Exercise directions :: Pick up the report on the global stock market plunge after its final sentence and carry it forward.

Text segment ::
===

Stock markets around the world plunged Friday as emerging market currencies hit record lows. The rout on financial markets began Thursday and intensified Friday, triggered by a report showing a slowdown in the growth of Chinese factory output and anxiety over the impact of a further cutback in the US Federal Reserve’s multi-billion-dollar bond-buying program.

Stock prices plummeted from North America to Europe, Asia and South America. In the US, the Dow Jones Industrial Average fell 318 points (-1.96 percent) to close at 15,879, ending below 16,000 for the first time since December 17. On Thursday, the Dow fell 176 points. For the week, the blue chip index dropped 579 points, its worst point drop since September of 2011.

The broader Standard & Poor’s 500 stock index fell 38 points (-2.09 percent), ending below 1,800 for the first time since December 17. The tech-heavy Nasdaq composite index declined 90 points (-2.25 percent).

Trading volume was sharply higher than in previous weeks and the markets closed at session lows, suggesting a further sell-off to come.

===

Entries provided ::
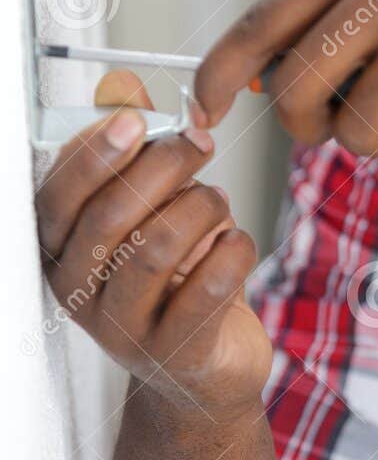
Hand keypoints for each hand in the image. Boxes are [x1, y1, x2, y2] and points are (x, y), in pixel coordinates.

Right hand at [34, 70, 271, 424]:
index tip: (136, 119)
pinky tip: (238, 242)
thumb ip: (133, 153)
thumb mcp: (148, 213)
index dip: (93, 155)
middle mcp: (81, 294)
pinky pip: (208, 288)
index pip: (57, 199)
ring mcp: (124, 330)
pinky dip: (233, 251)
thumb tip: (121, 86)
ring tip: (219, 200)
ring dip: (201, 207)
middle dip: (162, 167)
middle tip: (200, 143)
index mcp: (62, 252)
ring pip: (158, 247)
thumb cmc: (174, 279)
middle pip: (110, 217)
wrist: (203, 373)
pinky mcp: (175, 353)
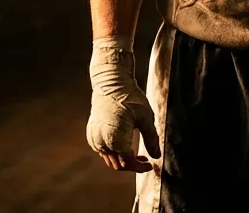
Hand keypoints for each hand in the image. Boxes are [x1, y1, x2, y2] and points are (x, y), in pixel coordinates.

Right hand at [86, 36, 160, 172]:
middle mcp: (101, 141)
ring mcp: (94, 137)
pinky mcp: (92, 133)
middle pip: (117, 164)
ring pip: (110, 158)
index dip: (140, 167)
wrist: (110, 82)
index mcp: (114, 139)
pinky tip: (126, 145)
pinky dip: (115, 152)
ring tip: (138, 153)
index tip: (151, 164)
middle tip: (146, 159)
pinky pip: (104, 150)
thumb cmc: (130, 97)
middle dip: (132, 165)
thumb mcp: (146, 118)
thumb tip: (156, 156)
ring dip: (123, 159)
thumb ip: (151, 139)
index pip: (127, 163)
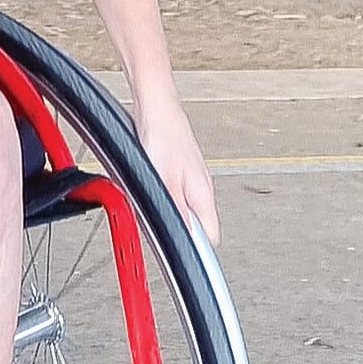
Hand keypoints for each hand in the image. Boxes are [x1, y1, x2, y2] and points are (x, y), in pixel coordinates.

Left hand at [134, 86, 220, 246]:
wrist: (157, 106)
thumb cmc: (162, 136)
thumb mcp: (164, 182)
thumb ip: (177, 213)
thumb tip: (188, 239)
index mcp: (203, 196)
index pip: (211, 238)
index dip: (196, 251)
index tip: (181, 256)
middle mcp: (202, 188)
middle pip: (198, 225)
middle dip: (179, 231)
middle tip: (157, 228)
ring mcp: (192, 178)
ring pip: (186, 209)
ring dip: (170, 213)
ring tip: (151, 205)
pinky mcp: (180, 169)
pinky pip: (176, 193)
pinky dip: (165, 196)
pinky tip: (151, 186)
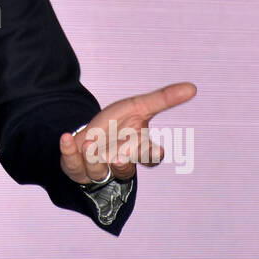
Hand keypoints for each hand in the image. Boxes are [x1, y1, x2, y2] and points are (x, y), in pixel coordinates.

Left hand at [59, 82, 195, 186]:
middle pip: (125, 169)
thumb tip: (193, 87)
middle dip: (124, 162)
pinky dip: (68, 152)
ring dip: (94, 158)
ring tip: (90, 144)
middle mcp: (119, 164)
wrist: (90, 132)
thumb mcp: (139, 107)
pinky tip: (66, 138)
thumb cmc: (118, 123)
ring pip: (99, 171)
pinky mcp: (77, 168)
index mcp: (138, 152)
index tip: (154, 148)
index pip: (150, 158)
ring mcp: (98, 169)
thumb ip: (163, 99)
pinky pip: (72, 164)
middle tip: (120, 155)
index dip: (151, 154)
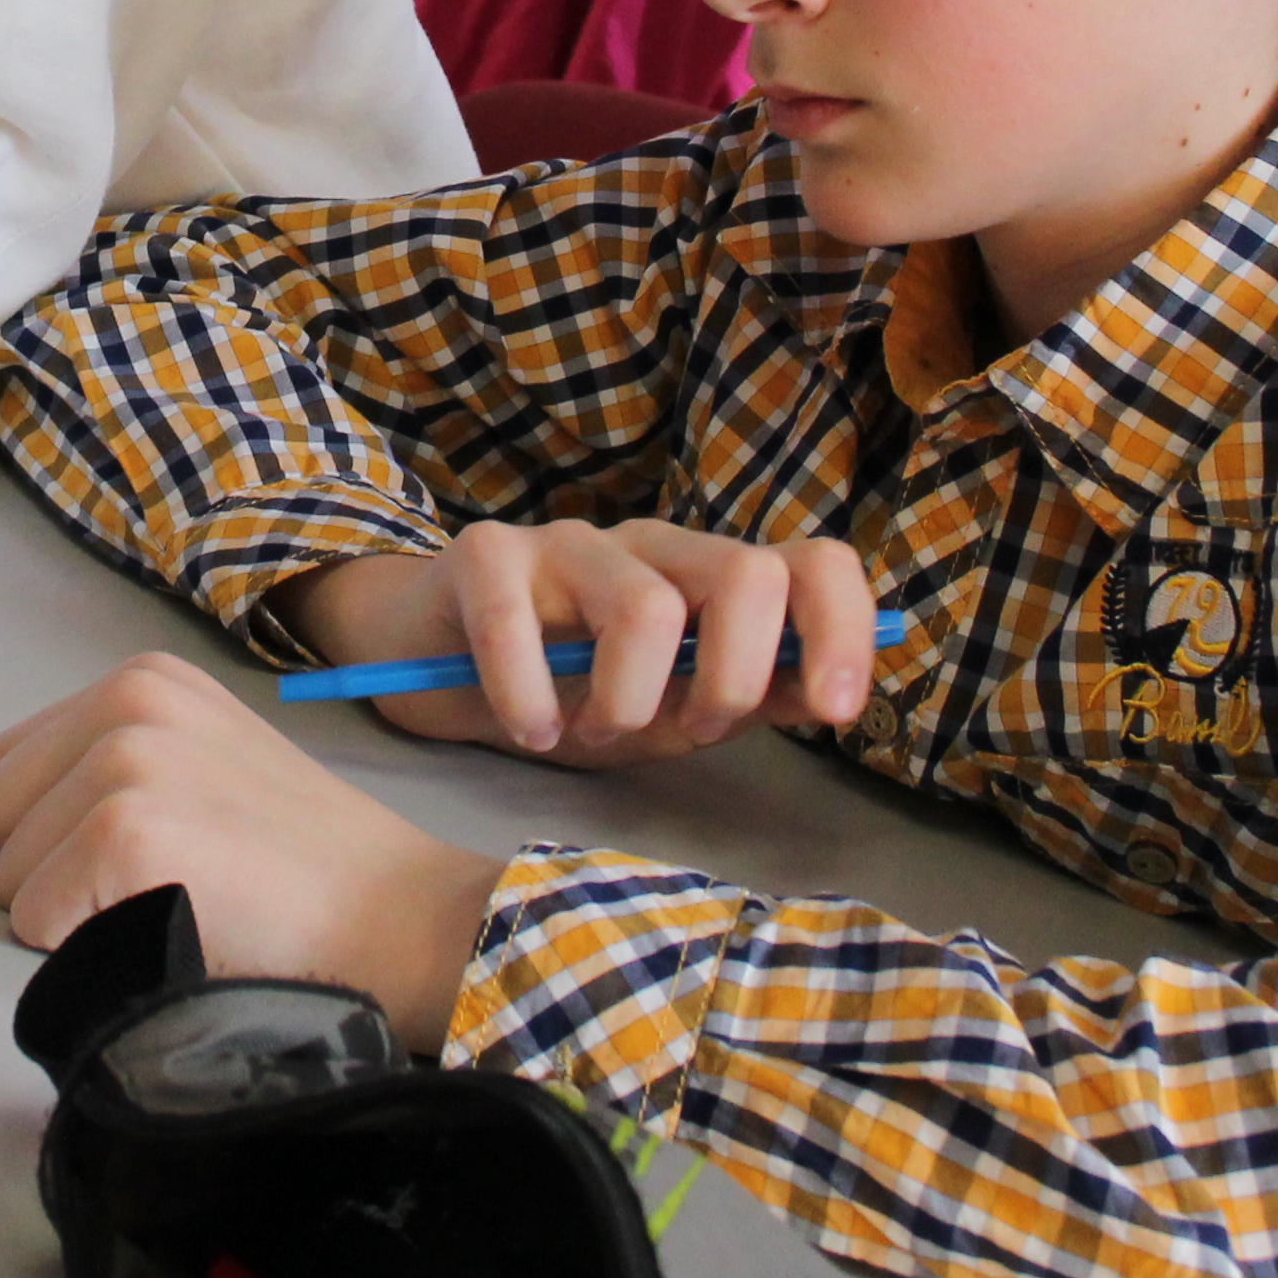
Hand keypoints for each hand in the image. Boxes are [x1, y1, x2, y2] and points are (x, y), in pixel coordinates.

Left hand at [0, 654, 505, 1051]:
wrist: (399, 916)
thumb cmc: (304, 868)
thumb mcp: (206, 763)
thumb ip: (111, 764)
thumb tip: (7, 817)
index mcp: (141, 680)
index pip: (9, 769)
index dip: (59, 832)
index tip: (154, 853)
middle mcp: (125, 702)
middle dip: (53, 869)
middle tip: (163, 884)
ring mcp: (124, 764)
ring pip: (9, 877)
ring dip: (75, 913)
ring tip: (176, 902)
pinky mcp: (124, 834)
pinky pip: (35, 923)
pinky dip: (84, 950)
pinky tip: (171, 929)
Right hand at [275, 519, 877, 763]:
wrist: (433, 661)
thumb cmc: (566, 689)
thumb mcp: (668, 710)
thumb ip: (744, 699)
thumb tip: (827, 696)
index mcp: (710, 577)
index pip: (814, 565)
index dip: (843, 630)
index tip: (836, 711)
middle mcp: (653, 545)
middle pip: (747, 576)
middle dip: (731, 680)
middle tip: (682, 732)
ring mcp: (569, 543)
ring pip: (646, 608)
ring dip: (626, 702)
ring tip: (586, 734)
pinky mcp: (486, 554)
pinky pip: (519, 624)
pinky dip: (529, 699)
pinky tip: (527, 729)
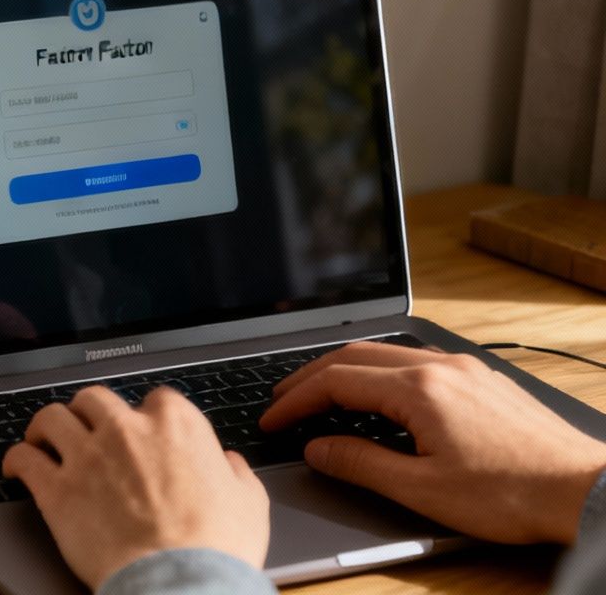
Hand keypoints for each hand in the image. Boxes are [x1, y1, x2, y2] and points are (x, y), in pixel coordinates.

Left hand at [4, 386, 267, 587]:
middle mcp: (125, 429)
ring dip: (46, 427)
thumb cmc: (218, 547)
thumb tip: (229, 462)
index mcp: (175, 424)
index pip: (154, 399)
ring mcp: (87, 456)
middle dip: (89, 412)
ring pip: (51, 418)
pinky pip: (24, 458)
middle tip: (86, 428)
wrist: (180, 582)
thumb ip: (235, 473)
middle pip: (94, 399)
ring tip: (44, 438)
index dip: (146, 416)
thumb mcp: (248, 502)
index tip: (141, 430)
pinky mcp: (56, 489)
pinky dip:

===

Answer for the task ::
In Europe, all of the major country indexes fell sharply. Britain’s FTSE declined 1.6 percent; Germany’s DAX dropped 2.5 percent; France’s CAC fell 2.78 percent; Greek stocks fell 3.21 percent. The composite Stoxx Europe 600 index dropped 2.4 percent, adding to Thursday’s 1.0 percent slide. The index was down 3.3 percent for the week.

In Asia, Japan’s Nikkei fell 1.94 percent; Hong Kong’s Hang Seng was down 1.3 percent; the Jakarta Composite dropped 1.31 percent.

In Latin America, Argentina’s stock index plunged 3.93 percent and Brazil’s fell 1.1 percent.

The financial turmoil was sharpest in the so-called “emerging market” economies, including China, India, Brazil, Turkey, Russia and South Africa. The iShares MSCI Emerging Markets exchange-traded fund, which tracks emerging market stocks, plunged 2.1 percent on Friday after falling 2.5 percent on Thursday, to close at a four-and-a-half-month low.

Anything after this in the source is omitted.